● **PROVIDED PASSAGE**:

Organisations who are reliant on computer technology, wholly or in part, for generating revenues and profits are at serious risk if their software supplier is liquidated, or merges with another business that is unable or unwilling to support the product (or wishes to do so only under commercially unacceptable terms), or otherwise stops servicing their product, says Andrew Stekhoven, Managing Director of Escrow Europe (South Africa), a leading provider of active software escrow and related services.
The reason is organisations are at risk is because of two languages object and source, explains Stekhoven.
Object code is readable only by a machine (i.e. the computer system), and cannot be debugged, corrected, maintained or updated in this format. Source code, on the other hand, is readable by humans and is the language we use to write, debug, correct and update, and thereafter compile into object code for re-installation on the computer.
Obviously, the source code is the intellectual property of the developer. So, the vast majority of software procurement agreements involve the licence for, or use of, the software in object code format only.
The power of escrow is that, in the event of the supplier no longer being available, the escrow arrangement provides for access by the end-user to the source code of the product.
Escrow an Elegant Solution
Escrow agreements are already common cause in Europe and the US (even SAP end-users are protected by source code escrow arrangements). Uptake in South Africa has been slow despite the recommendations of King III but, with Gartner and COBIT(r) 5 also now acknowledging it as an elegant solution, this could change.
It should be obvious to players in the insurance underwriting arena that software escrow could be a significant risk reduction tool, if it were made mandatory for clients seeking cover against loss of profits.

● **PROVIDED INFORMATION**:
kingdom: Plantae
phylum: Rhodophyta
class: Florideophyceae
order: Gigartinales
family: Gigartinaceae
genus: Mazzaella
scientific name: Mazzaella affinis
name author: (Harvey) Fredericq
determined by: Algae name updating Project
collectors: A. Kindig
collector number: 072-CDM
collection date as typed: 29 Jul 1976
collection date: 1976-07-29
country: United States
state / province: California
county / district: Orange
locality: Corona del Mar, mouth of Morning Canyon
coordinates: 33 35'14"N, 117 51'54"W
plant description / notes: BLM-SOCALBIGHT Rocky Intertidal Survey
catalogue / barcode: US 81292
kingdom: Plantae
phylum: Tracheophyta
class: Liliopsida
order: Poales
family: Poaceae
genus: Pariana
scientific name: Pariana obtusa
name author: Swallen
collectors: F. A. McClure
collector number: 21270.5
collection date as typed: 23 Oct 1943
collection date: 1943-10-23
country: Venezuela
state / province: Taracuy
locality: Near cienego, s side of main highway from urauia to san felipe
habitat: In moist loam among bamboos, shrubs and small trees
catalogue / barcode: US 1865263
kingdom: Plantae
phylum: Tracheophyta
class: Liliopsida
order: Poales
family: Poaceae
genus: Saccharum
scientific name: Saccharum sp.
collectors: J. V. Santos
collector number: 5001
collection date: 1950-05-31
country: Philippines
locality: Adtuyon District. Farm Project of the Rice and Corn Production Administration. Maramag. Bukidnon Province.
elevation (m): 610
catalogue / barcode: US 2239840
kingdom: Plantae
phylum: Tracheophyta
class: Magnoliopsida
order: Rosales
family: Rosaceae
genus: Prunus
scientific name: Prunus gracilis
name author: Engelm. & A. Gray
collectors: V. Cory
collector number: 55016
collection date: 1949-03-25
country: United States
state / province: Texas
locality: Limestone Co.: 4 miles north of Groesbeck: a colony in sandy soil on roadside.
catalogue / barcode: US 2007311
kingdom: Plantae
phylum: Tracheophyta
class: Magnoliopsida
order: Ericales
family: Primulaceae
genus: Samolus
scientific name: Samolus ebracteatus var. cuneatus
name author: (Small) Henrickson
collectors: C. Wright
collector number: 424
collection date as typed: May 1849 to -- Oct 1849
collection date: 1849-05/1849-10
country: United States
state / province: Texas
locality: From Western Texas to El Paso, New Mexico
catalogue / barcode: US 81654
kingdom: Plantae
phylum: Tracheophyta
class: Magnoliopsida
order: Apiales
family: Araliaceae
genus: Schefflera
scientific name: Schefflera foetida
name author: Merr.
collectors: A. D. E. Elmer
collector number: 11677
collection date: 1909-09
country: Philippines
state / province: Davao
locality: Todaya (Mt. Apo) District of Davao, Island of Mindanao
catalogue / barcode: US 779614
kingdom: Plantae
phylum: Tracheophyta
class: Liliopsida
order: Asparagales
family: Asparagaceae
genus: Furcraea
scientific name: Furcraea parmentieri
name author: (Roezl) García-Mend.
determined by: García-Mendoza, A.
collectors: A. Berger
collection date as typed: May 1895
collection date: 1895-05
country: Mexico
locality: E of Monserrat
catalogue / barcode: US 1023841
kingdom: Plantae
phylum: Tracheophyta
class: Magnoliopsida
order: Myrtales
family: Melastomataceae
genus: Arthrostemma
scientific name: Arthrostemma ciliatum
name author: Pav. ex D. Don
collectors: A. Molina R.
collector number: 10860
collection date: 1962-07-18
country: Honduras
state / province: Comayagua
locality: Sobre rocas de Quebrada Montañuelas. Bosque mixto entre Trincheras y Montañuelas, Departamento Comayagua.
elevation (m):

● **TASKS**:
**A)** In the software escrow article, in what format do the vast majority of software procurement agreements license the software?
**B)** Continue the article on software escrow, starting after its last sentence.

● **ANSWERS BY TASK**:
**A)** Object code format only.

**B)**
Software escrow arrangements made by professional and knowledgeable escrow service providers lower the underwriter's risk by ensuring the end-user has access to source code under specified future conditions.
The Guarantee of Escrow
In particular, escrow ensures that there is guaranteed access and legal right to the escrow material by the end-user; that the source code in escrow will be complete and recompilable in the event of such a release; and that the end-user, who has then had prior opportunity to ensure the availability of suitably qualified resources, will be able to support and maintain the software in the absence of the supplier.
Thus, in effect, the escrow agreement is a technical insurance policy that guarantees end-user business continuity should the software provider be unable to continue supporting the product. As such, it should be attractive to all underwriters who seek to remove elements of doubt and uncertainty in framing policies involving profit-loss cover such as Multimark policies, Directors and Officers (D and O) policies etc, concludes Stekhoven.